Wie viele müssen noch jämmerlich ersaufen?

Und wieder einmal ein Krisentreffen der Außen- und Innenminister der EU zu den Tragödien im Mittelmeer, nachdem in der schrecklichen Vorwoche weit über Tausend Flüchtlinge jämmerlich ersoffen sind.

Man sollte den Damen und Herren die sonntägige  ARD-Diskussionsrunde von Günther Jauch vorspielen. Nicht nur wegen der beeindruckenden Trauerminute, zu der ein Gast die Runde und das Publikum und vor allem Jauch überrumpelte. Vor allem wegen der tränentreibenden Schilderung von Maya Alkechen, einer jungen Frau aus Syrien, warum und wie sie mit ihrer Familie über das Meer flüchtete.

Aus der Hölle des syrischen Bürgerkrieges gab es für sie keinen anderen Weg nach Europa als die teuren Dienste von Schleppern. 7 Tage auf einem völlig überfüllten alten Kahn, dauernd der Gedanke, ob ihre Kinder sie oder sie ihre Kinder sterben sehen würde, wenn das Boot untergeht. „Ich wusste, dass ich sterben könnte, aber ich hatte keine andere Wahl.“ Am Ende kam von Maya Alkechen keine Anklage gegen die  Schlepper, sondern Dankbarkeit. Ohne sie hätte sie es nicht aus dem syrischen Grauen in das Asyl in Deutschland schaffen können.

Man muss nicht so weit gegen wie der Spitzenjournalist Heribert Prantl, der nach der jüngsten Katastrophe seinen Kommentar in der „Süddeutschen Zeitung“ mit „Diese Union tötet“ überschrieb. Aber gewiss macht sich die EU schwer mitschuldig am Massensterben im Mittelmeer.

100 Millionen  hatte Italien die Aktion „Mare nostrum" gekostet, mit der die italienische Marine den ganzen Raum zwischen Italien und der libyschen Küste überwachte und damit rund 100.000 Flüchtlingen das Leben rettete. Die anderen EU-Staaten weigerten sich, das mitzufinanzieren, weil man damit nur zusätzlich Schleuser anlocke. 100 Millionen, das  sind 0,07 Prozent des EU-Budgets oder, wie Prantl bei Jauch vorrechnete, weniger als die Kosten für das kommende  zweitägige Treffen der G 7 in Bayern.

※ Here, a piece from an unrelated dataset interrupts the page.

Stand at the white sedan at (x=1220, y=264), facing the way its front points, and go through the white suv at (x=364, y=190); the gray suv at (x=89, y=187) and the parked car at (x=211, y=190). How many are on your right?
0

Aber selbst wenn diese Rettungsaktion endlich wieder reaktiviert würde, könnte damit das Problem der Massenflucht und es Schlepperunwesens nicht annähernd gelöst werden.

Europa als Festung mit Zugbrücken hieß  vor Jahren einmal ein europäischer Lösungsversuch. Gar kein schlechtes Bild.

Die Staaten der EU wären tatsächlich relativ bald in vieler Hinsicht überfordert, wenn man die Millionen Armutsflüchtlinge aus Afrika aufnehmen müsste. Wenn es denn nur auch endlich die Zugbrücken gäbe. Also legale Möglichkeiten für Kriegsflüchtlinge, ihr Asylrecht in Europa in Anspruch nehmen und auf sicheren Transportwegen hierher kommen zu können.

Sowohl für die afrikanische Armutsmigration wie für die legitimen Asylwerber aus den Kriegsgebieten gibt es längst eine Reihe von sehr vernünftigen Lösungsvorschlägen. Wenn die Institutionen und Staaten der EU nur wollten.

Verzweifelte, hoffnungslose Menschen wie Maya Alkechen bleiben als einzige Chance sonst weiter nur die Schlepper und ihre überfüllten Kähne, bleibt sonst nur das extreme Risiko, im Mittelmeer zu ertrinken.

Wenn die EU nur einen Bruchteil der Energie und der Mittel investiert, die sie für die Euro-Rettung ganz rasch aufbrachte, wäre der massenhafte Tod im Mittelmeer bald traurige, für ein humanes und angeblich christlich geprägtes Europa aber auch schändliche Geschichte.